A kernel with a 1 at the center and zeros elsewhere produces the same image as output. A kernel with any value other value at the center (likewise surrounded by zeros) would multiplicatively scale the image brightness by that value. A kernel with a 1 away from the center and zeros elsewhere will translate the output image

These properties can be useful for testing.

Image Blurring

Noise in an image or other fine details can be smoothed out by taking the average of the pixels in a local neighborhood. The simplest way to do this is by using equal weight of 1/N2 in an N×N kernel, known as a box filter.

A more refined technique downweights the contribtions of pixels that are farther from the central pixel. The Gaussian filter takes the shape of a 2D Gaussian (or the normal/bell curve) with a particular scale/size, controlled by a parameter (σ). A compact example with σ=1 sampled for a 3×3 kernel is:

0.0556 0.1246 0.0556
0.1246 0.2791 0.1246
0.0556 0.1246 0.0556

Note that the kernel is rotationally symmetric, which eliminates visual artifacts that can arise with the box filter. The entries of both blurring kernels sum to one, which is important for maintaining the total brightness of the filtered image.

Image Sharpening

The so-called "unsharp mask" technique adds a fraction of the difference between a blurred version of the image and the original back to an image in order to further enhance the places that change most when blurred (i.e., image details).

Original Image Blurred Image Sharpened Image
Original Image Blurred Image Sharpened Image

The kernel for the unsharp mask is a combination of the two steps, and may be written as

0 –α0
–α(4α) + 1–α
0–α0

where α is a sharpening factor (of your choice). You should note that the kernel is a combination of the 3×3 identity and a blurring kernel very similar to the Gaussian given above.

Oriented edge detectors

The Prewitt derivative operators (given above) identify strong brightness changes along a particular direction. Note that unlike the blurring kernels, these kernels sum to zero, so that when there is no change in an image the response is zero.

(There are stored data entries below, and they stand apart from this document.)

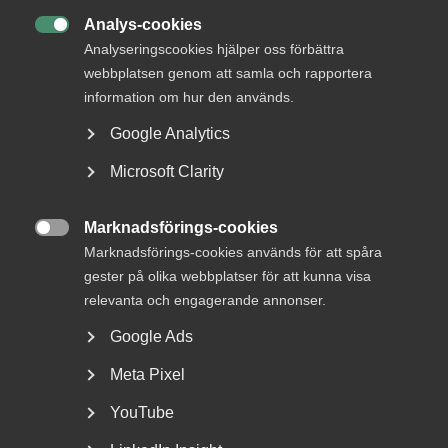
Säkerhetsföretagen. Hon kommer närmast från en
Analys-cookies

tjänst som utvecklingschef inom Almega och
Analyseringscookies hjälper oss förbättra
tillträder sin nya tjänst vid årsskiftet.
webbplatsen genom att samla och rapportera
information om hur den används.
Google Analytics
– Jag är glad över förtroendet och enormt motiverad att
leda Säkerhetsföretagen vars medlemmar fyller en allt
Microsoft Clarity
viktigare funktion i samhället genom att öka tryggheten i
offentliga miljöer, skolor, kollektivtrafik och vid
Marknadsförings-cookies
evenemang. I tider av ökad gängkriminalitet och våld är

deras insats avgörande för att avlasta polisen i det
Marknadsförings-cookies används för att spåra
offentliga trygghetsarbetet, säger Maria Elinder.
gester på olika webbplatser för att kunna visa
relevanta och engagerande annonser.
Maria Elinder har en gedigen bakgrund inom arbetsrätt och
Google Ads
förhandling. Närmast kommer hon från tjänsten som
utvecklingschef på Almega där hon drivit strategiska
Meta Pixel
projekt inom digitalisering och AI, samt arbetat med
kompetensomställning och ledarskapsutveckling.
YouTube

Original Image Horizontal Edges Image VerticalEdges Image
Original Image Horizontal Derivative KHoriz
(Vertical Edges)
Vertical Derivative KVert
(Horizontal Edges)

Because the filter responses may be positive or negative, centered around zero, we must add a bias to place the results back into a visible range. With the unsigned char ranging from 0–255, using a bias of 128 will center the responses so that zero appears gray, strong "positive" edges appear brighter white, and strong "negative" edges appear darker black.

Spot detection

The so-called Laplacian operator is the second derivative of a 2D Gaussian. Whereas the Gaussian looks like a bell when viewed as a 2D curve, the Laplacian has the shape of an inverted sombrero. Thus, it responds most strongly to a bright band surrounding a dark center. (It also responds less strongly to any edge.)

0.25 0.50 0.25
0.50 –3.00 0.50
0.25 0.50 0.25
Original Image Laplacian Image
Original Image Laplacian

As a differential operator whose kernel also sums to zero, a bias of 128 will aid in visualization.

Grading

In addition to the general grading guidelines for evaluation, the assignment is worth 30 points.

A five point penalty will apply to any submission that includes personally identifying information anywhere other than the references/honesty file.